▼
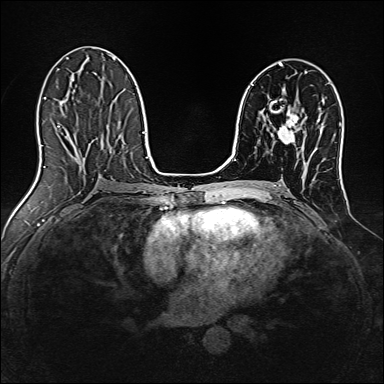
Breast MRI, one axial slice. Dynamic contrast-enhanced series, time point 2 of 7 at this slice position (early post-contrast). 1.5 T. TE 2.4 ms, TR 5.2 ms. 1 mm slice thickness. 384 × 384 image matrix, field of view 300 × 300 mm. Female patient.
Outlined on this slice (semi-automatic segmentation, software-assisted and operator-edited):
- enhancing-tissue mask used for the functional tumour volume (all voxels passing the contrast-enhancement thresholds inside the analysis volume; usually the tumour): box from (x=278, y=110) to (x=300, y=143) px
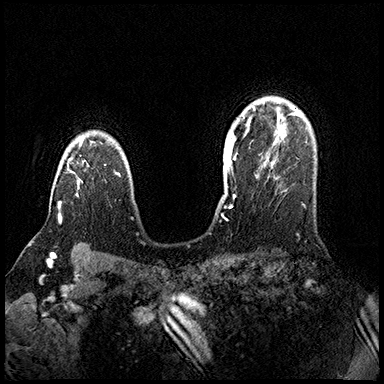
Breast MRI (dynamic contrast-enhanced), one axial slice; position 123 of 200 along the scan axis; dynamic contrast-enhanced series, time point 2 of 8 at this slice position (early post-contrast); 3 T; TE 2.3 ms, TR 4.4 ms; 384 × 384 image matrix. Female patient.
Annotated regions visible in this slice (semi-automatic segmentation, software-assisted and operator-edited):
- enhancing-tissue mask used for the functional tumour volume (all voxels passing the contrast-enhancement thresholds inside the analysis volume; usually the tumour): bounding box <58,141,82,223> (left, top, right, bottom; pixels)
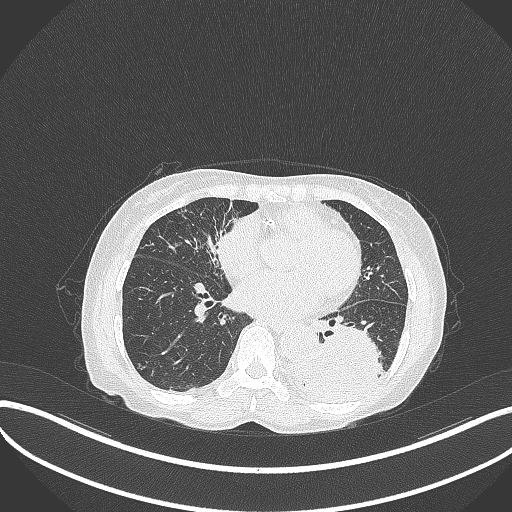
Chest CT, one axial slice; position 127 of 370 along the scan axis; reconstruction kernel B70f; lung window (W 1500 / L -600 HU); 1 mm slice thickness; 512 × 512 image matrix. Patient: female, 78 years. Case-level facts recorded for this patient, not image findings: clinical TNM (as recorded): T3 N0 M1.
Outlined on this slice (bounding box drawn by a radiologist):
- lung tumour (recorded histology: squamous cell carcinoma): bounding box <287,318,388,403> (left, top, right, bottom; pixels)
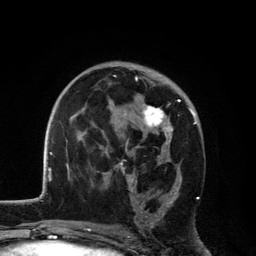
Breast MRI, one axial slice. Cropped to one breast. Dynamic contrast-enhanced series, time point 2 of 6 at this slice position (early post-contrast). 3 T. TE 2.8 ms, TR 7.5 ms. 1.2 mm slice thickness. 256 × 256 image matrix. Female patient.
Structures marked on this image (semi-automatic segmentation, software-assisted and operator-edited):
- enhancing-tissue mask used for the functional tumour volume (all voxels passing the contrast-enhancement thresholds inside the analysis volume; usually the tumour): box from (x=114, y=75) to (x=192, y=228) px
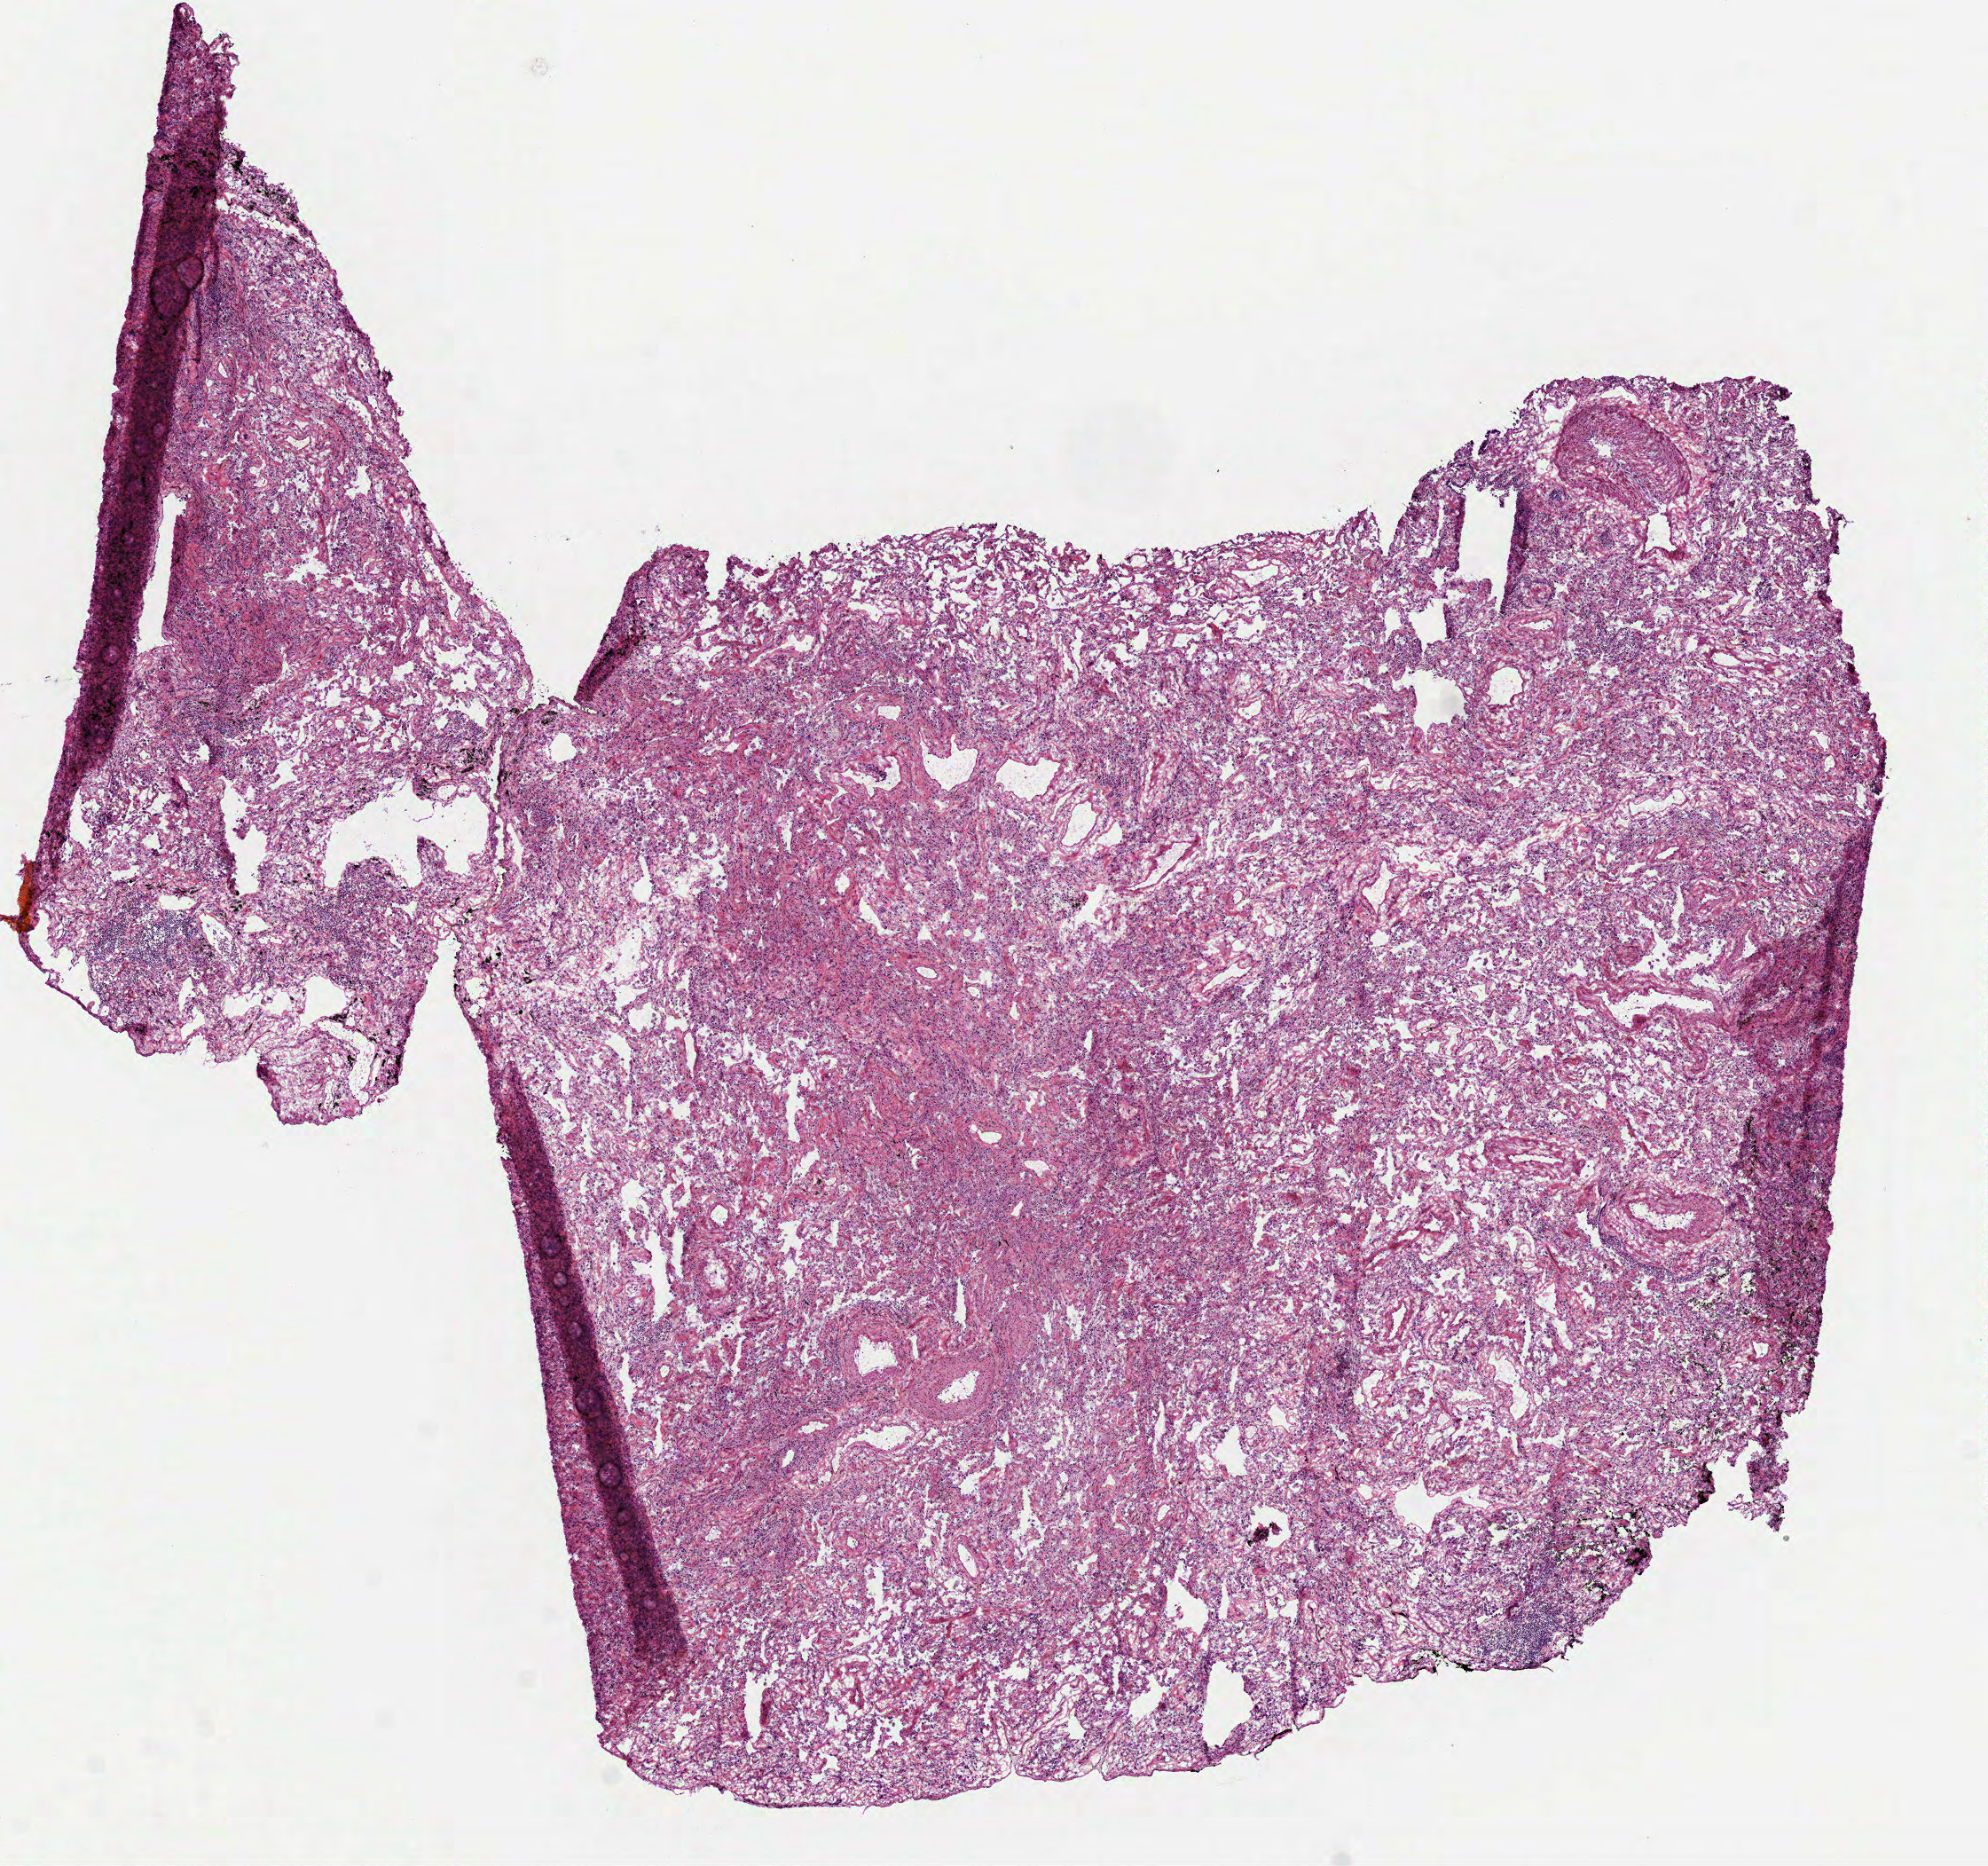
H&E whole-slide image, a low-resolution overview of the entire scanned area, about 9.0 x 8.5 mm (acquisition: 40x scan), frozen section from the top of the tissue portion, sample: primary tumour, lung. Female, age 75 years at initial diagnosis. Slide review estimates, as recorded: tumour cells 100%, tumour nuclei 61%, normal cells 0%, stromal cells 0%, necrosis 0%. Inflammatory infiltration, as recorded: lymphocyte infiltration 10%, monocyte infiltration 0%, neutrophil infiltration 5%.
• AJCC pathologic stage: IA
• laterality: right
• histologic diagnosis: Squamous cell carcinoma, large cell, nonkeratinizing, NOS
▲
*WORK TO BE COMPLETED*.
Every line between the start of the listing and the line containing "- lung tumour", both ends counted, needs to be printed exactly, minus the pictures.

*ANSWER BOX*.
Breast MRI, one axial slice. Dynamic contrast-enhanced series, time point 2 of 7 at this slice position (early post-contrast). 1.5 T. TE 2.4 ms, TR 5.2 ms. 1 mm slice thickness. 384 × 384 image matrix, field of view 300 × 300 mm. Female patient.
Outlined on this slice (semi-automatic segmentation, software-assisted and operator-edited):
- enhancing-tissue mask used for the functional tumour volume (all voxels passing the contrast-enhancement thresholds inside the analysis volume; usually the tumour): box from (x=278, y=110) to (x=300, y=143) px
Breast MRI (dynamic contrast-enhanced), one axial slice; position 123 of 200 along the scan axis; dynamic contrast-enhanced series, time point 2 of 8 at this slice position (early post-contrast); 3 T; TE 2.3 ms, TR 4.4 ms; 384 × 384 image matrix. Female patient.
Annotated regions visible in this slice (semi-automatic segmentation, software-assisted and operator-edited):
- enhancing-tissue mask used for the functional tumour volume (all voxels passing the contrast-enhancement thresholds inside the analysis volume; usually the tumour): bounding box <58,141,82,223> (left, top, right, bottom; pixels)
Chest CT, one axial slice; position 127 of 370 along the scan axis; reconstruction kernel B70f; lung window (W 1500 / L -600 HU); 1 mm slice thickness; 512 × 512 image matrix. Patient: female, 78 years. Case-level facts recorded for this patient, not image findings: clinical TNM (as recorded): T3 N0 M1.
Outlined on this slice (bounding box drawn by a radiologist):
- lung tumour (recorded histology: squamous cell carcinoma): bounding box <287,318,388,403> (left, top, right, bottom; pixels)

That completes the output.